This is true, to the japanese, things had to be completely intended, as well as controlled to a decent extent. Ei: Nijuha, wasnt nijuha unless it was purposely(and thus skillfully) put there.
Its a japanese word to stray too far from its meant definition, is kinda insane to me.

----------


## Jason Arnold

Thanx for your input guys.

I was reminded when I saw an ad for "Swamp Rat" knives. Wait was it 'swamp rat'? Well anyway, they mentioned their suguha; do too a laminate method. Well people like Cold Steel do it to. With their stainless stuff. Then I got thinking again about hocho and traditional styles.

I guess if you broke the word down it would literally be something like 'blade-pattern' or 'blade-emblem'. So I guess methodology employed to produce it would be sort of irrelevent. Hmm.
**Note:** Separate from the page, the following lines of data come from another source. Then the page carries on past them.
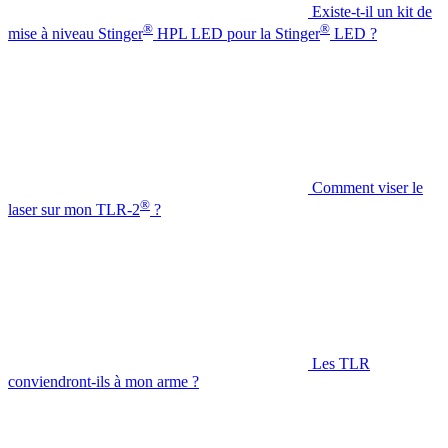
Existe-t-il un kit de
®
®
mise à niveau Stinger
HPL LED pour la Stinger
LED ?
Comment viser le
®
laser sur mon TLR-2
?
Les TLR
conviendront-ils à mon arme ?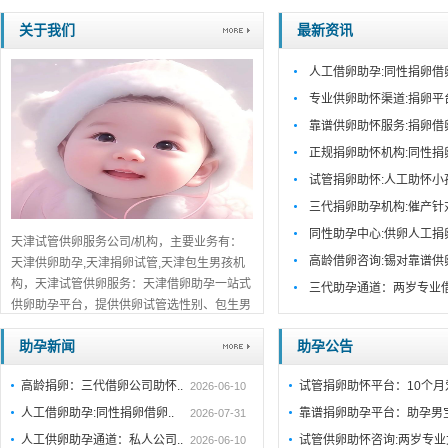
关于我们
最新资讯
人工借卵助孕:同性捐卵借
专业供卵助怀渠道:捐卵平
靠谱供卵助怀服务:捐卵借
正规捐卵助怀机构:同性捐
试管捐卵助怀:人工助怀小
三代捐卵助孕机构:催产针
同性助孕中心:供卵人工捐
天津试管供卵服务公司/机构，主要业务有：
高龄借卵咨询:锡对靠谱供
天津供卵助孕,天津捐卵试管,天津包生男孩机
构，天津试管供卵服务：天津借卵助孕一站式
三代助孕通道：两岁专业
供卵助孕平台，提供供卵试管选性别、包生男
孩包成功服务，天津口碑推荐，免费在线咨
助孕新闻
助孕公告
询！...
详细>>。。。
高龄捐卵：三代借卵公司助怀..
试管捐卵助怀平台：10个
2026-06-10
人工借卵助孕:同性捐卵借卵..
靠谱捐卵助孕平台：助孕男
2026-07-31
人工供卵助孕通道：私人公司..
试管供卵助怀咨询:两岁专业
2026-06-10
Well thanx for your thoughts guys.

-Jason

----------


## Patrick Hastings

> _Originally posted by Jason Arnold_ 
> *Thanx for your input guys.
> 
> I was reminded when I saw an ad for "Swamp Rat" knives. Wait was it 'swamp rat'? Well anyway, they mentioned their suguha; do too a laminate method. Well people like Cold Steel do it to. With their stainless stuff. Then I got thinking again about hocho and traditional styles.
> 
> I guess if you broke the word down it would literally be something like 'blade-pattern' or 'blade-emblem'. So I guess methodology employed to produce it would be sort of irrelevent. Hmm.
> 
> Well thanx for your thoughts guys.
> 
> -Jason*


   I think a critical element of a hamon  is the multitude of microstructures. The Lamination of two or more steels does not mean you have a transition between microstructures simply of alloy content. On a laminate the line is not dependant on the heattreat or microstructures. A clay coated blade has a transition zone between the hard  martensite to the softer pearlite/ferrite. YOu can very well have a hamon on a laminate though. A hamone can run up above and below the laminate line. On some blades the interplay between two steels of varying composition and how the hamon runs up and down and across them both can be very interesting.
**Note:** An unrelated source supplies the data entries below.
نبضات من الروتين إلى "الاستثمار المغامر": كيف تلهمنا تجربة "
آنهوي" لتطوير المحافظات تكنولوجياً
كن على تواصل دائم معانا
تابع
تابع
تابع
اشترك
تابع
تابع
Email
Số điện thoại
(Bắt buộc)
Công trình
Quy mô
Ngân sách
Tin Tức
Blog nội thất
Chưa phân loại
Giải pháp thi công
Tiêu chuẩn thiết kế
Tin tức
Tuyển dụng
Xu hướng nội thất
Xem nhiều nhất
 The swamp rat example would be all one microstucture(martensite) as far I know based on the RCs.The line would show up before or after heattreat Since differing alloys etch differently regardless of heattreat.

Direct translation is futile, but the meanings I gleamed from the internet were  "Ha" Tooth "Mon" Root of Tooth(gums hehe) Perhap someone that understands the laguage better could interject some thoughts on the words meaning  in context.

----------


## Joseph Renner

ha-mon, more or less "edge pattern".

----------